* Written task:
Your task is to retype each line of the data below exactly.

--------------------------------------------------

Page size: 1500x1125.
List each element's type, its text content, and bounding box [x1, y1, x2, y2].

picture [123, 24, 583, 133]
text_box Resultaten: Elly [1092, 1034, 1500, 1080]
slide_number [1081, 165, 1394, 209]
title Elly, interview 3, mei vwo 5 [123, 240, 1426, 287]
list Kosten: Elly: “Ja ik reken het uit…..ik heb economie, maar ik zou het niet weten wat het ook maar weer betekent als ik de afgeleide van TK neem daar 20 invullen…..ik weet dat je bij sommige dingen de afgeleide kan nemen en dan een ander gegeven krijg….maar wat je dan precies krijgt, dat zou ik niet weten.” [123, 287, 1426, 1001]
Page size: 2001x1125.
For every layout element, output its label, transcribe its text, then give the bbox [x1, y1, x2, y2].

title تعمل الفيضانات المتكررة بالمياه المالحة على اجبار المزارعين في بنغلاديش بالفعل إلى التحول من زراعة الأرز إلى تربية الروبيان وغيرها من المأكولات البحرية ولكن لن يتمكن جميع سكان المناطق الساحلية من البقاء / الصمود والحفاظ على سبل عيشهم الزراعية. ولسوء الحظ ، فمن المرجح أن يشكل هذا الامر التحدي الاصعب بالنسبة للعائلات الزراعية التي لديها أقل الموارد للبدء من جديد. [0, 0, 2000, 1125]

--------------------------------------------------

* Answer box:
Page size: 1500x1125.
List each element's type, its text content, and bounding box [x1, y1, x2, y2].

picture [123, 24, 583, 133]
text_box Resultaten: Elly [1092, 1034, 1500, 1080]
slide_number [1081, 165, 1394, 209]
title Elly, interview 3, mei vwo 5 [123, 240, 1426, 287]
list Kosten: Elly: “Ja ik reken het uit…..ik heb economie, maar ik zou het niet weten wat het ook maar weer betekent als ik de afgeleide van TK neem daar 20 invullen…..ik weet dat je bij sommige dingen de afgeleide kan nemen en dan een ander gegeven krijg….maar wat je dan precies krijgt, dat zou ik niet weten.” [123, 287, 1426, 1001]
Page size: 2001x1125.
For every layout element, output its label, transcribe its text, then give the bbox [x1, y1, x2, y2].

title تعمل الفيضانات المتكررة بالمياه المالحة على اجبار المزارعين في بنغلاديش بالفعل إلى التحول من زراعة الأرز إلى تربية الروبيان وغيرها من المأكولات البحرية ولكن لن يتمكن جميع سكان المناطق الساحلية من البقاء / الصمود والحفاظ على سبل عيشهم الزراعية. ولسوء الحظ ، فمن المرجح أن يشكل هذا الامر التحدي الاصعب بالنسبة للعائلات الزراعية التي لديها أقل الموارد للبدء من جديد. [0, 0, 2000, 1125]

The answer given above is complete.